The major token revival

Despite all this, signals indicate that long-identified structural deficiencies are finally being rectified. In token fundraising, frameworks like the EU’s Markets in Crypto-Assets (MiCA) have demonstrated how regulation can foster innovation and provide protective measures.

With adequate disclosures, EU investors now have a regulated platform to engage in public token offerings. This has triggered a surge of accessible token fundraising initiatives aiming to rejuvenate the best elements of the original coin offering spirit: open public access to early investment opportunities based on merit, not associations, regulatory exclusions, or privileged positions.

In token structuring, emerging regulatory clarity regarding the expectations placed on token issuers paves the way for higher quality assets.

Related: Real-world asset tokens are the new ETFs — CoinFund president

Token frameworks that have avoided providing concrete investor value have often been influenced by regulatory uncertainties and the intention to evade traditional investment regulation. However, as the UK’s emerging stance on token offerings showcases, regulation is now inevitably reaching the crypto token sphere. Whether you present an “unbacked” crypto asset or a more security-style token is irrelevant. The concepts applied — asset dealing authorizations, market abuse controls, investor information documents, and insider disclosures — are uniform for all.

The burdens and necessary adjustments notwithstanding, this is ultimately a positive development.

Tokens can be crafted from the beginning to capture holder value. More importantly, anything else will no longer be an option. Stringent token disclosures will soon unearth manipulated tokenomics. And comprehensive due diligence criteria placed on centralized execution venues will bar all but the most superior quality assets from achieving widespread trading.

This does not, in any way, hinder investor choice in decentralized environments. As far as broader token design is concerned, however, it will reveal where the emperor has been shown to lack attire.

Finally, in the domain of real-world assets (RWAs), crypto investors can anticipate the ability to invest in a diverse array of tokenized assets, and not just crypto-native tokens. The provision of tokenized RWAs is chiefly a legal issue, not a technological one. How are the underlying assets and rights secured and guaranteed? This subsector of tokens, which necessitates traditional finance, mandates government involvement.

Both sectors are actively engaging with tokenization. While BlackRock and others expand their initial tokenized offerings and openly endorse the tokenization narrative, governments continue to roll out strategies to incorporate tokenization into the upcoming generation of financial infrastructure. Together, they offer investors a range of exposures that cannot be obtained in a “crypto-only” portfolio.

Long live the token

The combined impact of these trends is significant. Where retail direct investment has been obstructed, a path to primary public fundraising is emerging. Where projects have been detached from fundamentals, a structured investment framework is forming. A variety of tokenized investment types is now accessible, where investment options had previously been limited.

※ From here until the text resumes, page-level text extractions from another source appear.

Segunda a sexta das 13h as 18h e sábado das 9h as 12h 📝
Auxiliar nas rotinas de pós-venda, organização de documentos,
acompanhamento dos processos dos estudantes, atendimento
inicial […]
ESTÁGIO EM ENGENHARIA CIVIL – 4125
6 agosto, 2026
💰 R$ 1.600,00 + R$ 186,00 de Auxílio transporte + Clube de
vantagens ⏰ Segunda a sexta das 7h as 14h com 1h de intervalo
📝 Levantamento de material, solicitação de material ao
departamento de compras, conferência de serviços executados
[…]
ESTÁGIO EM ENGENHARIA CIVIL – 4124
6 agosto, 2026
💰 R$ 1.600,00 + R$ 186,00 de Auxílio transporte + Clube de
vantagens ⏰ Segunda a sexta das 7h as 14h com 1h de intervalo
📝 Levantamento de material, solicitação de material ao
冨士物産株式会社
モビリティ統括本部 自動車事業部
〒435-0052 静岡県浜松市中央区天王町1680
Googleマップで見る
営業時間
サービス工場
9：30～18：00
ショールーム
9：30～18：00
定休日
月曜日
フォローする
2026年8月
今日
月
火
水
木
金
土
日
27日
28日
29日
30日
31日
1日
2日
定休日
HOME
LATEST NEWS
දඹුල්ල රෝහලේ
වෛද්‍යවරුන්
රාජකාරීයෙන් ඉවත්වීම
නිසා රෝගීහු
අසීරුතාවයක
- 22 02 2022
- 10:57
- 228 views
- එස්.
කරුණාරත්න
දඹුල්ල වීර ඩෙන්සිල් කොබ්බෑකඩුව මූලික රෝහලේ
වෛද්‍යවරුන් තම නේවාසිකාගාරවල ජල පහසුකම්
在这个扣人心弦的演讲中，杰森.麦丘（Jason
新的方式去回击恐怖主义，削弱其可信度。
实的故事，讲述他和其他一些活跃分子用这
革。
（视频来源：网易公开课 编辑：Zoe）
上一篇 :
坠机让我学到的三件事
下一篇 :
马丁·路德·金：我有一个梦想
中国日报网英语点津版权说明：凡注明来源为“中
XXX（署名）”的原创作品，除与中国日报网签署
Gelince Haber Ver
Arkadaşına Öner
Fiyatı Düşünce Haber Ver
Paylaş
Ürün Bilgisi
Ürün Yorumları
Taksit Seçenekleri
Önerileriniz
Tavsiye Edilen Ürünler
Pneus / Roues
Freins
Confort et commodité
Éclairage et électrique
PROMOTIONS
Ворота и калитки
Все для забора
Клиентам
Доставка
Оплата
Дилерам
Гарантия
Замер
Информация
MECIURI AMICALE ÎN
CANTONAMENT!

The converging future is one of tokenization ingrained permanently into capital markets and widespread decentralized applications that transfer value directly to a global base of tokenholders.

It requires a cleansing and a reinvention. In the meantime, don’t dismiss the token.

Viewpoint by: Daniel Taylor, policy lead at Zumo.

This article serves general informational purposes and is not meant to be and should not be interpreted as legal or investment advice. The perspectives, thoughts, and opinions expressed here are solely those of the author and do not necessarily reflect or represent the views and opinions of Cointelegraph.